Wednesday, July 27, 2011

Cesme Penisula, Turkey


Imagine my delight, on my first visit more than a decade ago to this windward Aegean peninsula, to have landed amidst picturesque villages with crumbling Greek facades, enormous stretches of sparsely populated sand, and dusty family-run pensions. But time marches on, and what was once the summer playground of Izmir's working class has developed into a veritable international holiday sensation.

Today, salve for the soul can be obtained at more than a dozen deluxe thermal spas located within one of the many stylish oases of Aegean hospitality on this storied coast. For lodging, you will have to choose among opulent bayside resorts, romantic boutique hideaways, discreetly welcoming cloistered inns or even a stately Pasha's manse.

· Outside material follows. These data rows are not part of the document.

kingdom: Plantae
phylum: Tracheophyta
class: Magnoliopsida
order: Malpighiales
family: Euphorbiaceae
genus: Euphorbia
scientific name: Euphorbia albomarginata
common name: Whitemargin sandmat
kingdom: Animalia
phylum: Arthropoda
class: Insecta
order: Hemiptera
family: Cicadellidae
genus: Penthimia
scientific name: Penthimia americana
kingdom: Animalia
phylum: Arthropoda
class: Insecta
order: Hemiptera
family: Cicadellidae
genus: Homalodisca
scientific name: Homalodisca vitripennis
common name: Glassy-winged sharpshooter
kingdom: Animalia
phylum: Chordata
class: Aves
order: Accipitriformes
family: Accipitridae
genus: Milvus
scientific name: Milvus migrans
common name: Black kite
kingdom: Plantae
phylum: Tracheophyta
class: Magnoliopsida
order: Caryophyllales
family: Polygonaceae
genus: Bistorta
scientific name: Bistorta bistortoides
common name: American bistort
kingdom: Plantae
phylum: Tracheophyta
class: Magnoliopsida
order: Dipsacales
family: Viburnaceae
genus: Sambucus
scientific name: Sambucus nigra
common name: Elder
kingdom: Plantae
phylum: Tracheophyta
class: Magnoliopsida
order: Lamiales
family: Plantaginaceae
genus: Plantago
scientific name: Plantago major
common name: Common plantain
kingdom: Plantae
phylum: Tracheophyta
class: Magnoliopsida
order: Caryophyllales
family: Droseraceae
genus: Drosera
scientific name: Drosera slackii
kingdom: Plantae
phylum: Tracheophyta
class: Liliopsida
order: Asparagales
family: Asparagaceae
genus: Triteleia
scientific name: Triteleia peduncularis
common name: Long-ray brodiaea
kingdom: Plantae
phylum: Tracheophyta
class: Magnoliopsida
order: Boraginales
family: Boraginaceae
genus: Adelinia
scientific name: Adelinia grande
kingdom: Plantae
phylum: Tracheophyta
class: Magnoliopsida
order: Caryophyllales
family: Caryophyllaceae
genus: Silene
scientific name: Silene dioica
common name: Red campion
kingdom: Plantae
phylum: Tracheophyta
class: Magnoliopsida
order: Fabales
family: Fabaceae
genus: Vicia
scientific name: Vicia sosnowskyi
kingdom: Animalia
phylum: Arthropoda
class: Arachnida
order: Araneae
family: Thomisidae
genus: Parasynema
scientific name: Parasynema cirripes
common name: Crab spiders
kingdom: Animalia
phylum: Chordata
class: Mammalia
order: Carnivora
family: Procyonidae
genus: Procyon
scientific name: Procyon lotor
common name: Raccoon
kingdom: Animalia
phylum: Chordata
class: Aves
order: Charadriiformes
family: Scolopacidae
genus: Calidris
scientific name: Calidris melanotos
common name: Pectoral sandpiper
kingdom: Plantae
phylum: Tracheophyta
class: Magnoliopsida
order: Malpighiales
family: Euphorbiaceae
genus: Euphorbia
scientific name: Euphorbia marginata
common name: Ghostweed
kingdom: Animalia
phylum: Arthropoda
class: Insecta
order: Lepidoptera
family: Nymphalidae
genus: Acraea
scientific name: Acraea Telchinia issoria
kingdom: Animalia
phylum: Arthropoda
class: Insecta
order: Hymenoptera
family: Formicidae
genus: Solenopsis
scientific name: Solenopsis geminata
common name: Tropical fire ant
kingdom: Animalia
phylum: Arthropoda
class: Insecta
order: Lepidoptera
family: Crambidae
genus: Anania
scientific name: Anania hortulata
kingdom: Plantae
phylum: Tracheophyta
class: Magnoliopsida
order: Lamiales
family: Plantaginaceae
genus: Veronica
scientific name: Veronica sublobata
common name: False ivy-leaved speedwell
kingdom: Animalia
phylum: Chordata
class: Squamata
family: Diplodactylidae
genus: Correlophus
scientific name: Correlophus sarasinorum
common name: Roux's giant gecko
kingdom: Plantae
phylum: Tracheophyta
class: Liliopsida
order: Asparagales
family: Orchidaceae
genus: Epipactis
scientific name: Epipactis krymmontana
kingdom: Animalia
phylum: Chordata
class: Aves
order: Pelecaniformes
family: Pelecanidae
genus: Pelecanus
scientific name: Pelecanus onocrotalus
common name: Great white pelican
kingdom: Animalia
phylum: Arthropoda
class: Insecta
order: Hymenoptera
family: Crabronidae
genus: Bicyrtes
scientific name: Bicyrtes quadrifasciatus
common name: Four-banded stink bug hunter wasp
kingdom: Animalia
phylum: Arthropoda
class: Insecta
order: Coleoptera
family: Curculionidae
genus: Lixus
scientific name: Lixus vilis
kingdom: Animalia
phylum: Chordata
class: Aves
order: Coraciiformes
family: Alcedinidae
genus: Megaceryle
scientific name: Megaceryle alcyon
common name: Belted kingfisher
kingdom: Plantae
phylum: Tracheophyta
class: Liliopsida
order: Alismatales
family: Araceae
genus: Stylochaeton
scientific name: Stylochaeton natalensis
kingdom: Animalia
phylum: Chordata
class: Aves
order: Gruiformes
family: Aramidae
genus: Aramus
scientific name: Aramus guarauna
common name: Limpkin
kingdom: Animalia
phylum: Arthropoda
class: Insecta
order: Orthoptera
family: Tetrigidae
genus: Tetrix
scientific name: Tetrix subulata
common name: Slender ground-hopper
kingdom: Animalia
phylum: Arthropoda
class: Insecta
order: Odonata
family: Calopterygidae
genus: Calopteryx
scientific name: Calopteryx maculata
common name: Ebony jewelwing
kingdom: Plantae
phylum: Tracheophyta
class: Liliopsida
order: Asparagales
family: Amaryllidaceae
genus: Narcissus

And yet Çesme is more than its coastal and thermal waters, world-class windsurfing and beach clubs dripping with bougainvillea, jasmine and salt air.

I can still step back in time at Erytrai, the city of antiquity peeping out from under the Mediterranean brush, into the medieval era, in Çesme's hybrid Genoese-Ottoman fortress, or on the back of a 50cc scooter through groves of mastic back into the heart of pastoral Turkey. When I've tired of these living dioramas, I head to where the 21st century has superimposed itself upon Çesme's past: to one of the many elegant street side cafés of Alaçati, typical white-glove fish restaurants at Dalyan cove or a hilltop windmill for a glass of one of Turkey's finer wines and a delectable selection of nature's local bounty.